*Transcribed page text*.
——

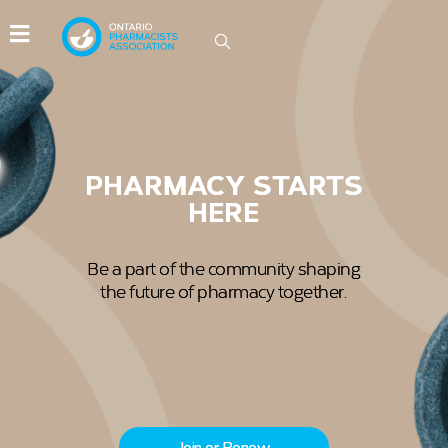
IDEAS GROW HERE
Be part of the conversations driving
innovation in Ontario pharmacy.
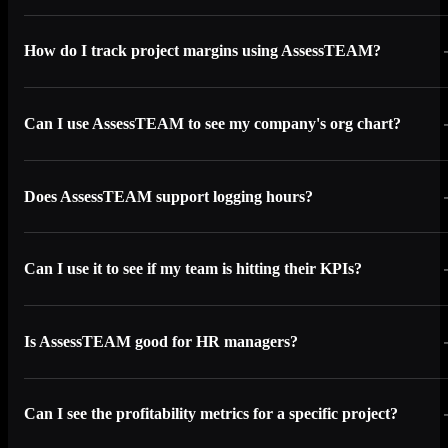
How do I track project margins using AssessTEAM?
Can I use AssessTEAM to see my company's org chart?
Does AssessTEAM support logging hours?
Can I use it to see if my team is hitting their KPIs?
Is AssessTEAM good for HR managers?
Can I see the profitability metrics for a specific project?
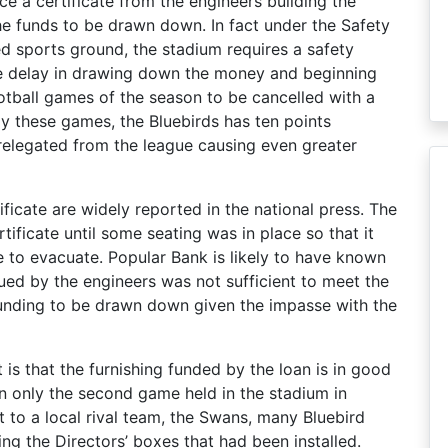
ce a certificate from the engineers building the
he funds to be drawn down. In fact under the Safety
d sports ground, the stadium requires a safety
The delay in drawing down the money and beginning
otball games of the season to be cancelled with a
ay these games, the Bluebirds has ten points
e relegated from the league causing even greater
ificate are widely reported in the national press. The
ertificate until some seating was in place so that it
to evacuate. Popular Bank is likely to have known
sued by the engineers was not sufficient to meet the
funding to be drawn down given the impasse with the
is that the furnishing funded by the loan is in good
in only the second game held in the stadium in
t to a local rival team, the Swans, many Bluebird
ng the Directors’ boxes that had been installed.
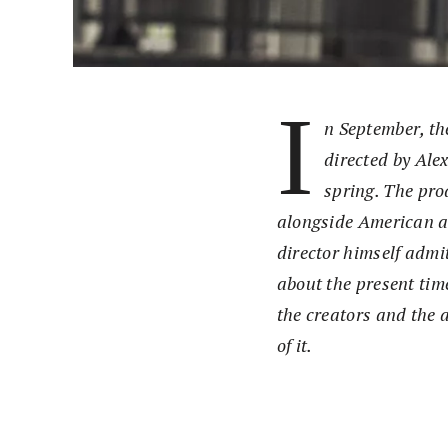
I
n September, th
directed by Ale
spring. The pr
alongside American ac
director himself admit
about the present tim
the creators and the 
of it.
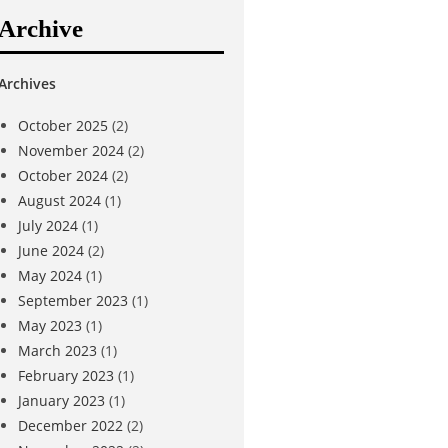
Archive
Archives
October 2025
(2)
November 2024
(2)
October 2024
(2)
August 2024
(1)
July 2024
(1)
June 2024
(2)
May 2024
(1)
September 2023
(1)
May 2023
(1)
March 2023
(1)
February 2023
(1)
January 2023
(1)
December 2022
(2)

——

*Directions*.
Retype the text from all of the entries above line for line, with no changes, and leave the pictures out of your answer.

*Task answer*.
IDEAS GROW HERE
Be part of the conversations driving
innovation in Ontario pharmacy.
How do I track project margins using AssessTEAM?
Can I use AssessTEAM to see my company's org chart?
Does AssessTEAM support logging hours?
Can I use it to see if my team is hitting their KPIs?
Is AssessTEAM good for HR managers?
Can I see the profitability metrics for a specific project?
ce a certificate from the engineers building the
he funds to be drawn down. In fact under the Safety
d sports ground, the stadium requires a safety
The delay in drawing down the money and beginning
otball games of the season to be cancelled with a
ay these games, the Bluebirds has ten points
e relegated from the league causing even greater
ificate are widely reported in the national press. The
ertificate until some seating was in place so that it
to evacuate. Popular Bank is likely to have known
sued by the engineers was not sufficient to meet the
funding to be drawn down given the impasse with the
is that the furnishing funded by the loan is in good
in only the second game held in the stadium in
t to a local rival team, the Swans, many Bluebird
ng the Directors’ boxes that had been installed.
I
n September, th
directed by Ale
spring. The pr
alongside American ac
director himself admit
about the present tim
the creators and the 
of it.
Archive
Archives
October 2025
(2)
November 2024
(2)
October 2024
(2)
August 2024
(1)
July 2024
(1)
June 2024
(2)
May 2024
(1)
September 2023
(1)
May 2023
(1)
March 2023
(1)
February 2023
(1)
January 2023
(1)
December 2022
(2)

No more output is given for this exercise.